Angelina Ellis

Personal information
- Born: 9 August 1998 (age 28)

Sport
- Sport: Athletics
- Events: Middle-distance running, Steeplechase

Achievements and titles
- Personal bests: 1500m: 4:06.02 (Los Angeles, 2026) Mile: 4:26.69 (Boston, 2025) 3000m: 8:54.21 (Boston, 2025) 5000m: 15:33.83 (Boston, 2025) 3000m S'chase: 9:18.84 (New York, 2026) Road Mile: 4:34.35 (Des Moines, 2026)

= Angelina Ellis =

American middle-distance runner

Angelina Ellis (born 9 August 1998) is an American steeplechaser and middle-distance runner.

==Biography==
From Zionville, Indiana, Ellis attended Zionsville Community High School, graduating in 2017, and later studied at Butler University in Indianapolis. She was a hurdler until sixth grade when she transitioned to middle-distance running, and began to run steeplechase at University. She graduated in 2023 with a masters degree in business administration, and had a top-ten finish in the 3000 metres steeplechase at the 2023 NCAA Outdoor Championships and also ran cross country.

Competing as a professional for the Under Armour’s Mission Run Dark Sky Distance team, Ellis placed eleventh in the 3000 metres steeplechase at the 2024 US Olympic Trials, in a time of 9:28.19.

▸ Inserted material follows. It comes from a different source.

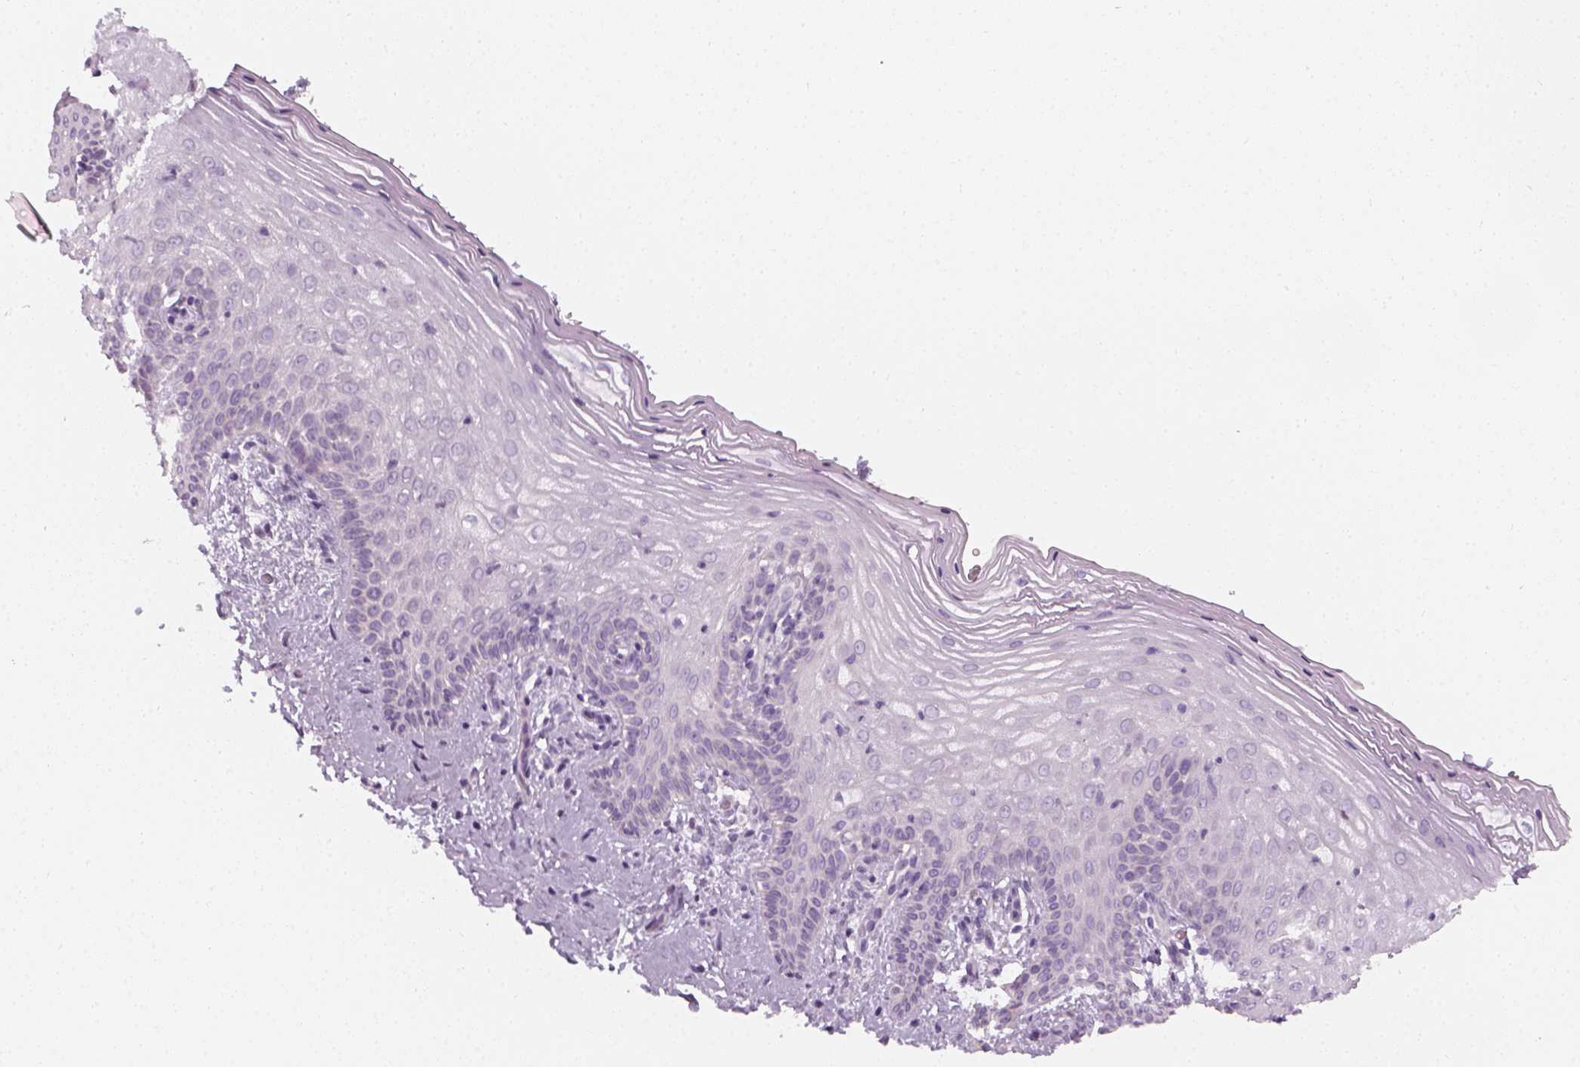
{"staining": {"intensity": "negative", "quantity": "none", "location": "none"}, "tissue": "vagina", "cell_type": "Squamous epithelial cells", "image_type": "normal", "snomed": [{"axis": "morphology", "description": "Normal tissue, NOS"}, {"axis": "topography", "description": "Vagina"}], "caption": "This is an immunohistochemistry micrograph of benign human vagina. There is no expression in squamous epithelial cells.", "gene": "PRAME", "patient": {"sex": "female", "age": 45}}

Ellis competed at the 2025 Memorial Van Damme in Brussels, part of the 2025 Diamond League in the inaugural Diamond League steeple mile, and placed second overall behind Winfred Yavi.

Ellis opened her 2026 outdoor season with a 9:29.06 for the 3000 m Steeplechase at the Drake Relays. In May, she ran a personal best 9:20.53 for a ninth place finish in the 3000 m steeplechase at the 2026 Shanghai Diamond League in China. On 4 July, Ellis ran a new personal best of 9:20.30 at the 2026 Prefontaine Classic. On 11 July, Ellis ran a 1500 m personal best of 4:06.02 at the Sound Running Sunset Tour. On 25 July, she placed fourth in the 3000 m steeplechase at the 2026 USA Outdoor Track and Field Championships in New York, running a personal best 9:18.84.